Ветра не было, а холодный воздух насквозь пропитался влагой: пока они спали, спустился густой туман, смёрзшийся в мельчайшие льдинки, и теперь раздумывал, не осыпаться ли снегом. Угли в костре ещё не совсем остыли, но уже подёрнулись серым. За кострищем журчал ручей, не поддаваясь заморозкам, и Тьелпэ присел на берегу, поплескал в лицо холодной водой. В тени низкого ельника она казалась совершенно чёрной, непрозрачной.
– Тьелпэ?
– Тьелкормо, оказывается, вышел почти сразу за ним. Остановился рядом.
– Ты как?
Тьелпэ поднял голову, по носу и скулам ещё стекала вода. Пожал плечами. Это же не он ранен.
– Мы едем сейчас?
– Да, не хочу больше терять время, раз мы не спим.
Дорога до лагеря заняла часов десять. Лошади сначала настороженно косились на незнакомую конструкцию, но потом привыкли. Тьелкормо то и дело уезжал вперёд, выбирая дорогу и, видимо, проверяя, нет ли орков в окрестностях.
Тьелпэ ехал на одной из лошадей, везущих носилки. Хотя Куруфинвэ почти всю дорогу не спал, они не разговаривали. Отец молчал, а Тьелпэ не знал, что говорить. “Мы скоро приедем”? Оба знали, что это неправда. “Как ты?” И так видно, что плохо. “Не уходи”?

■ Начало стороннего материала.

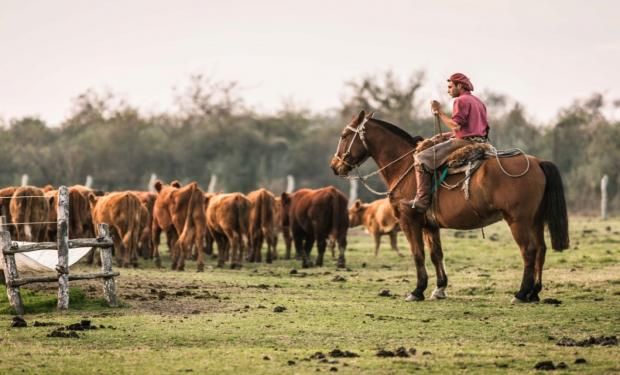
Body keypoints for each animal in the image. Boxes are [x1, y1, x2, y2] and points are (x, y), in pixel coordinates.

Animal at [332, 111, 568, 302]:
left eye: (344, 135)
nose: (335, 166)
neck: (405, 166)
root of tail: (537, 162)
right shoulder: (430, 225)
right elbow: (436, 254)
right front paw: (439, 289)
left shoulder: (410, 222)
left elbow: (418, 254)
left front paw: (417, 290)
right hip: (535, 220)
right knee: (541, 249)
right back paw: (534, 292)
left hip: (518, 220)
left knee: (528, 251)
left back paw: (521, 293)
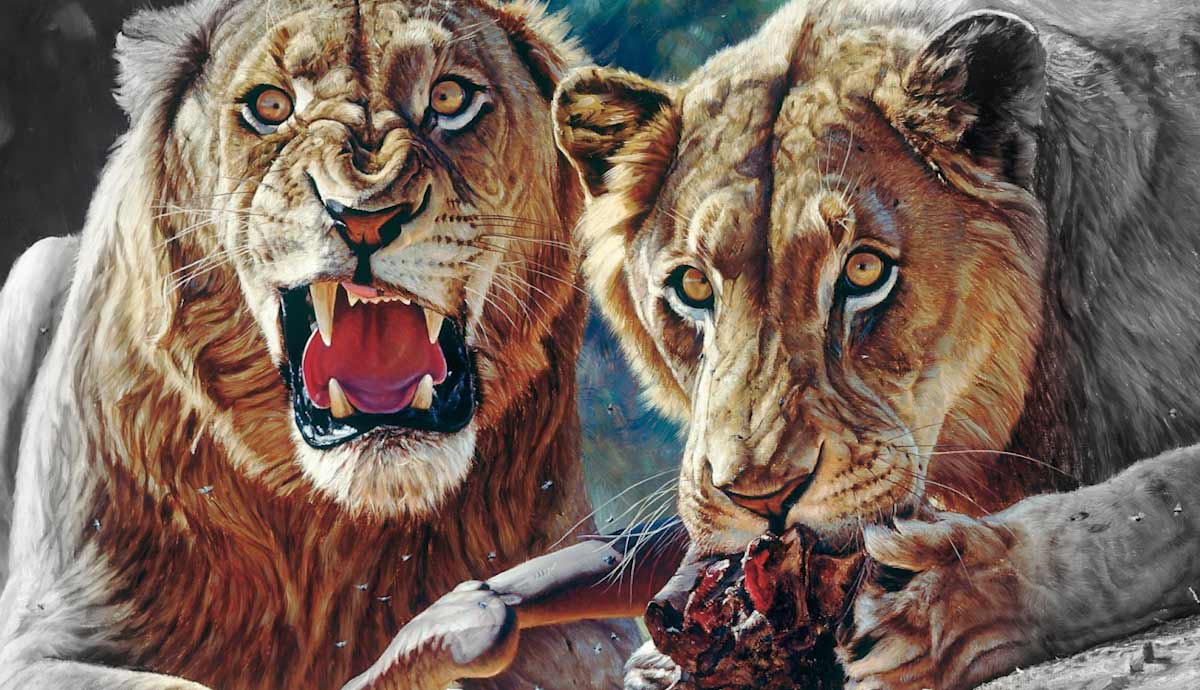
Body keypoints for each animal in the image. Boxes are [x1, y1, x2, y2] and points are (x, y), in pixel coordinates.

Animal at [0, 1, 637, 688]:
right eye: (272, 106)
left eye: (449, 97)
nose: (365, 214)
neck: (333, 529)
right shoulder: (40, 641)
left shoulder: (594, 626)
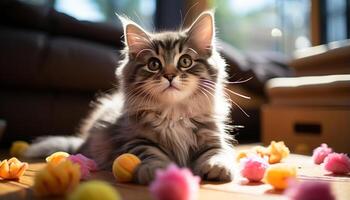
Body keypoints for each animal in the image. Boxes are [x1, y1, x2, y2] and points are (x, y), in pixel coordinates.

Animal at [24, 11, 235, 184]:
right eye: (154, 64)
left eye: (185, 61)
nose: (169, 76)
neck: (173, 113)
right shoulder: (134, 139)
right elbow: (150, 152)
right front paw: (155, 168)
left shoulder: (213, 136)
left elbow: (217, 152)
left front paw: (218, 166)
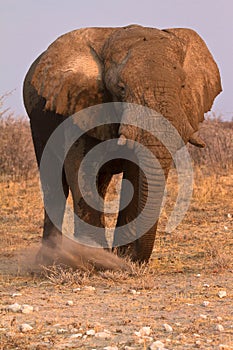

Лошади шли мягко и осторожно, стараясь не тревожить раненого, но совсем без толчков обойтись не могли. Тьелпэ смотрел вперёд, рассеянно придерживая передний брус носилок, и вспоминал всё, что слышал про ранения. Вспоминать было особо нечего. После недавних сражений целителям хватало работы, но Тьелпэ к ним не лез. В Амане тем более: если кому и случалось иногда пострадать на охоте или упасть с высоты, то без серьёзных последствий. Перворожденные рассказывали, что когда-то, на заре времён, эльдар были менее ловкими, хуже переносили холод и голод, быстрей уставали, и раны тогда заживали хуже. А что если всё дело в Эндорэ? Может, время ни при чём, а просто здесь эльдар слабей, чем в Амане?..
Когда до лагеря оставалось уже совсем недалеко, Куруфинвэ уснул. Или, скорее, впал в полузабытье. И без того тонкие черты лица ещё больше заострились, под глазами пролегли тени. Дышал он часто и мелко, как будто воздуха стало вдруг очень мало.
***
Созывать братьев Макалаурэ решил на свежую голову. В условиях постоянной ночи сложно было назвать время днём, вечером либо утром, поэтому ориентировались больше на прошедшее количество часов - с момента допроса орков их прошло около восьми.